Document excerpt
The different implementations of grid synchronization methods are available for download in Simulink and PLECS on their respective pages (i.e., SOGI-PLL and SRF-PLL).

What is grid synchronization?

Grid synchronization is the process by which power converters, especially those connected to renewable energy sources, ensure that the power injected by the inverter is aligned with the grid. This includes estimating and matching the phase angle, frequency, and voltage magnitude.

Indeed, the estimated phase is commonly used for performing power flux calculations and transformations in the synchronous reference frame (dq). Nevertheless, from a broader perspective, the alignment with the grid is essential for maintaining the stability and reliability of the power system. Without proper synchronization, discrepancies between the inverter output and the grid can lead to power quality issues or potential damage to the grid infrastructure. This becomes especially important when a fault occurs on the grid, and the power converter must ride through the disturbance.

Grid synchronization can be achieved using various control techniques. The primary tool for achieving this is the phase-locked loop (PLL) [1]. The latter consists of a feedback control loop that follows the frequency and phase of its input signal. In grid-tied applications, the PLL input is the grid voltage. Moreover, some advanced grid synchronization methods combine the PLL with filters applied to the input voltage. Such a combination allows for robust and precise estimation of the above-mentioned grid parameters even under unbalanced voltages, harmonic distortions, or voltage sags.

Conventional grid synchronization methods

Numerous techniques exist for achieving grid synchronization, which can be broadly categorized into open-loop and closed-loop approaches.

Open-loop methods include techniques such as zero-crossing detection and Kalman filters [2]. These methods are often simpler and, in most cases, less computationally demanding than closed-loop methods. However, they may turn out insufficient under unbalanced or distorted grid conditions.

Closed-loop methods involve continuous monitoring and feedback to ensure synchronization. Beyond the well-known phase-locked loop (PLL) techniques, closed-loop methods may also include adaptive notch filters [3] and feedback mechanisms that adjust to real-time grid conditions changes. These approaches are more complex but provide superior accuracy and reliability against grid disturbances.

Rows
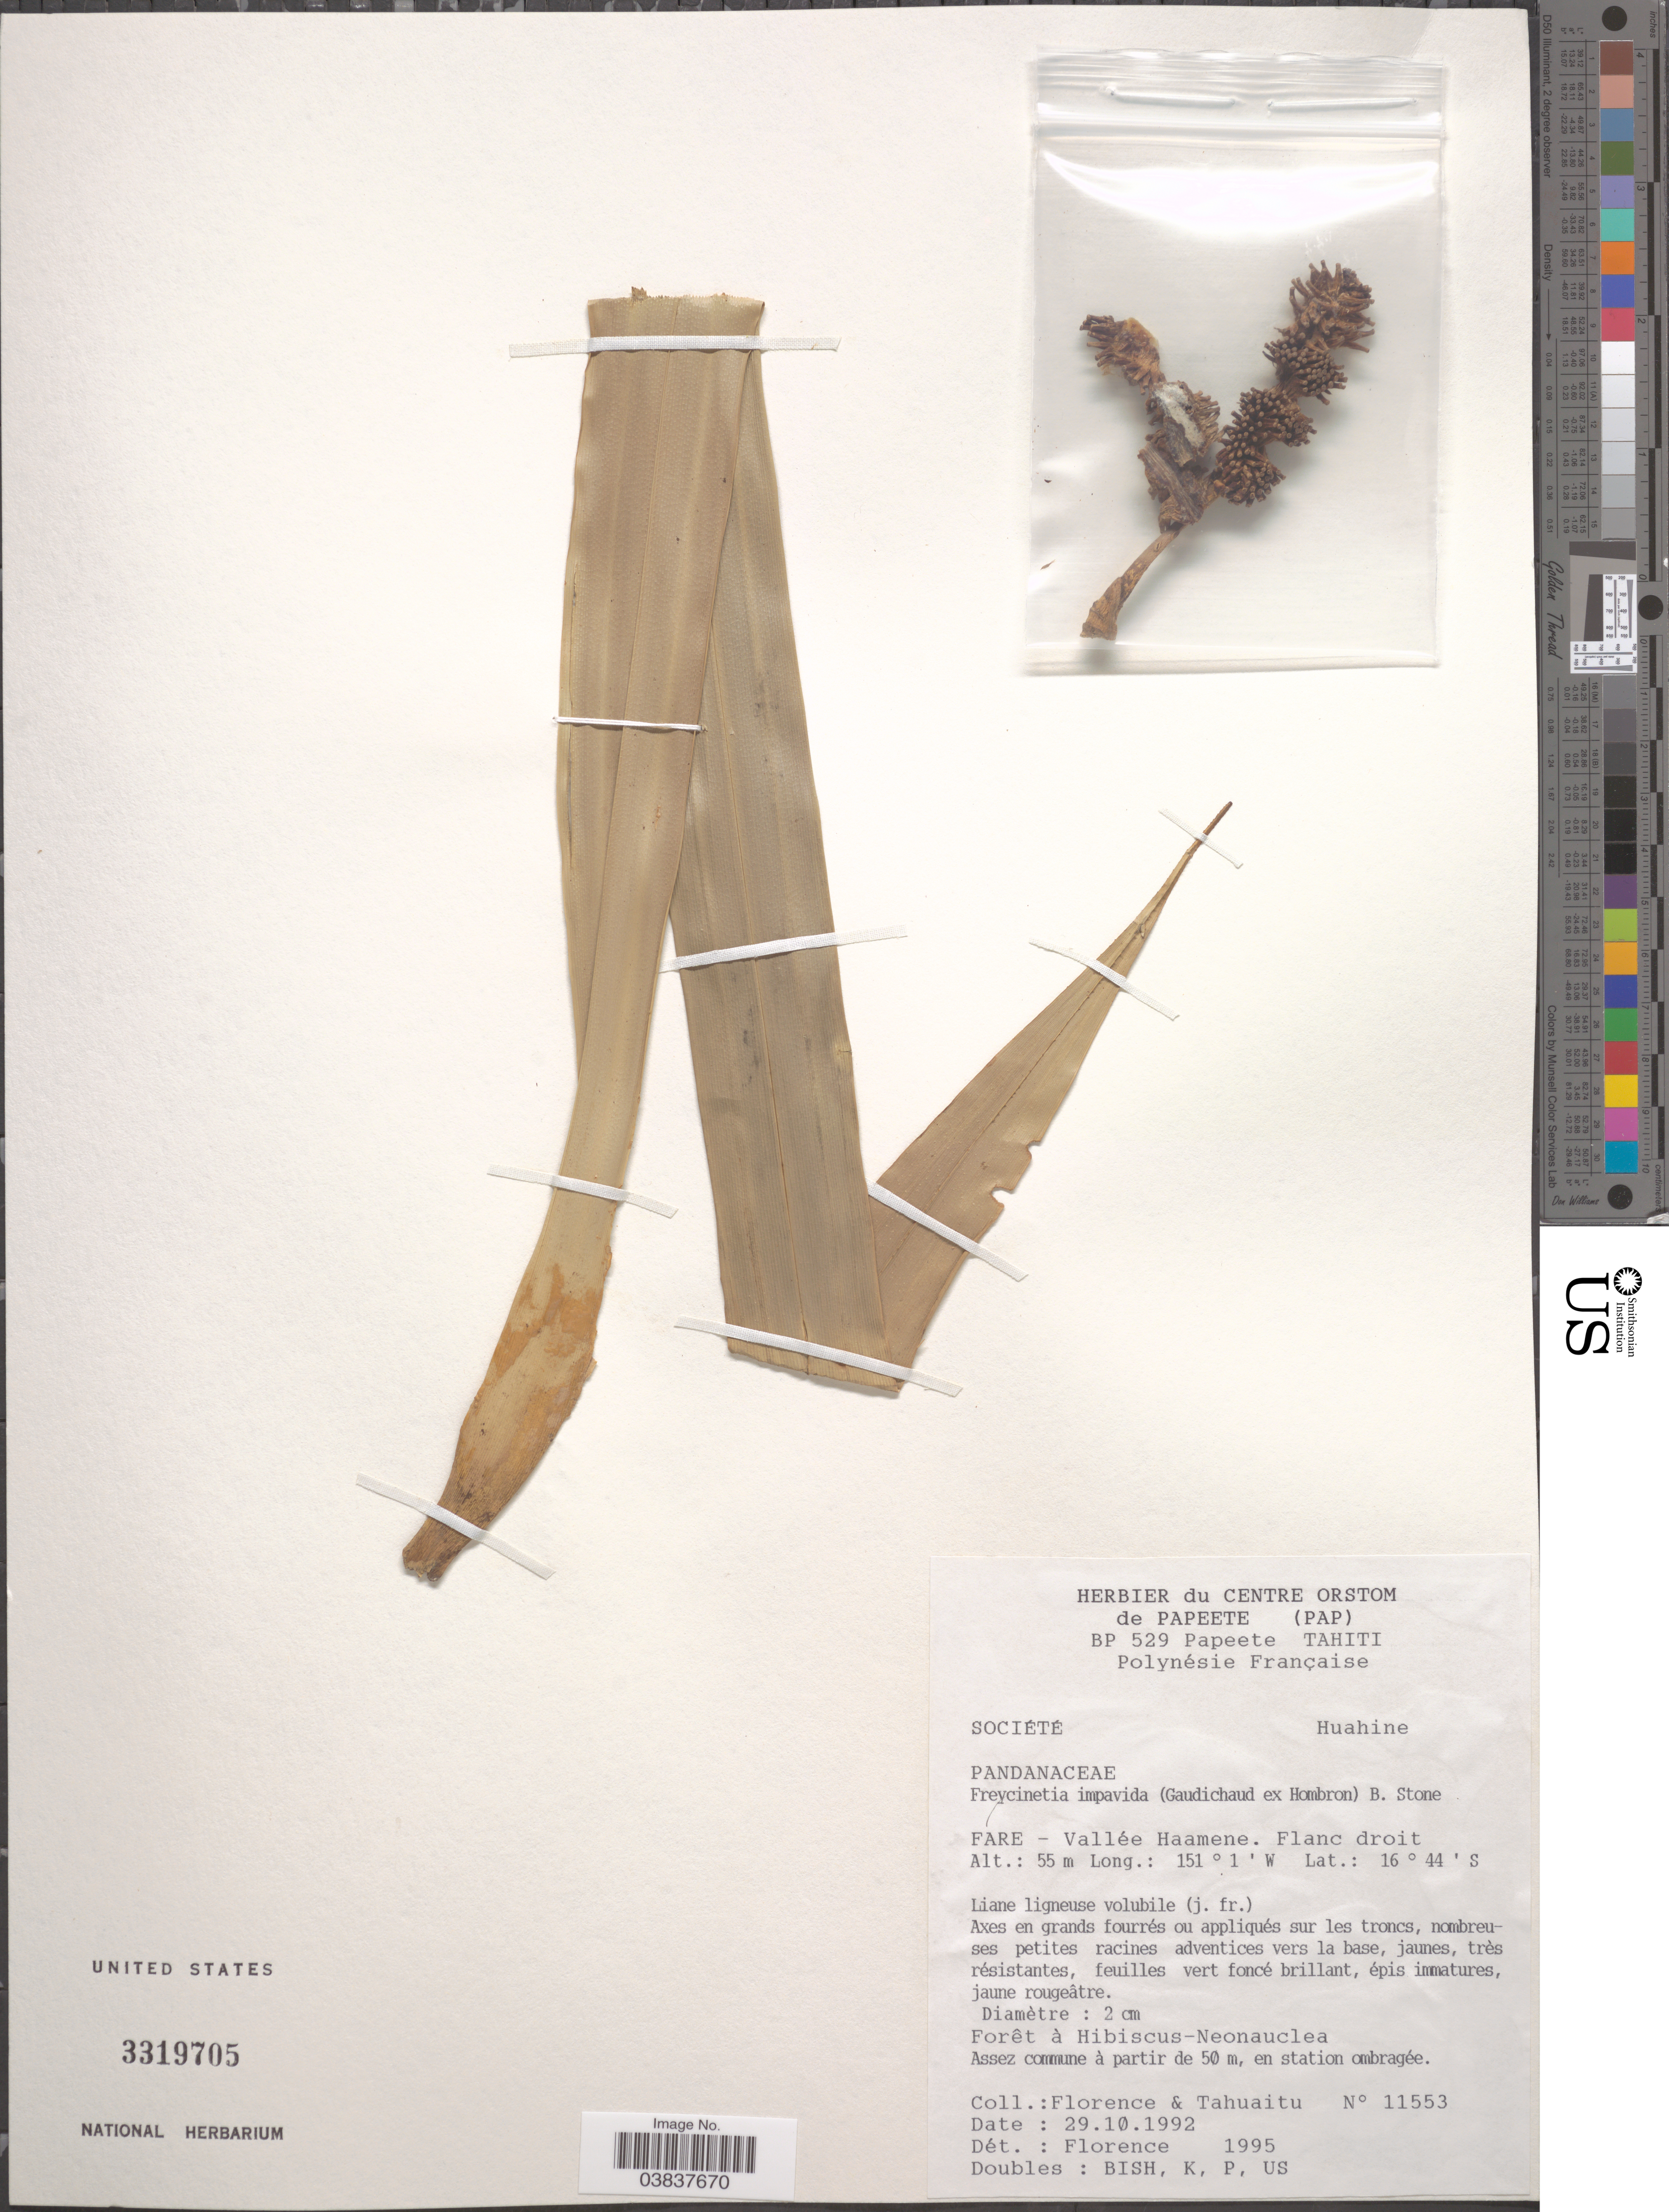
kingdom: Plantae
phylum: Tracheophyta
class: Liliopsida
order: Pandanales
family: Pandanaceae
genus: Freycinetia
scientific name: Freycinetia impavida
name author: (Hombr. & Jacquinot ex Decne.) B.C. Stone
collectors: -. Florence & -. Tahuaitu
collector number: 11553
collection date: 1992-10-29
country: French Polynesia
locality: Polynésie Française. Société. Huahine. Fare - Vallée Haamene. Flanc droit.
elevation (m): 55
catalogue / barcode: US 3319705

Objective
Transcribe the passage of the grid synchronization text from "Grid synchronization can" up to and including "or voltage sags.".

Result below
Grid synchronization can be achieved using various control techniques. The primary tool for achieving this is the phase-locked loop (PLL) [1]. The latter consists of a feedback control loop that follows the frequency and phase of its input signal. In grid-tied applications, the PLL input is the grid voltage. Moreover, some advanced grid synchronization methods combine the PLL with filters applied to the input voltage. Such a combination allows for robust and precise estimation of the above-mentioned grid parameters even under unbalanced voltages, harmonic distortions, or voltage sags.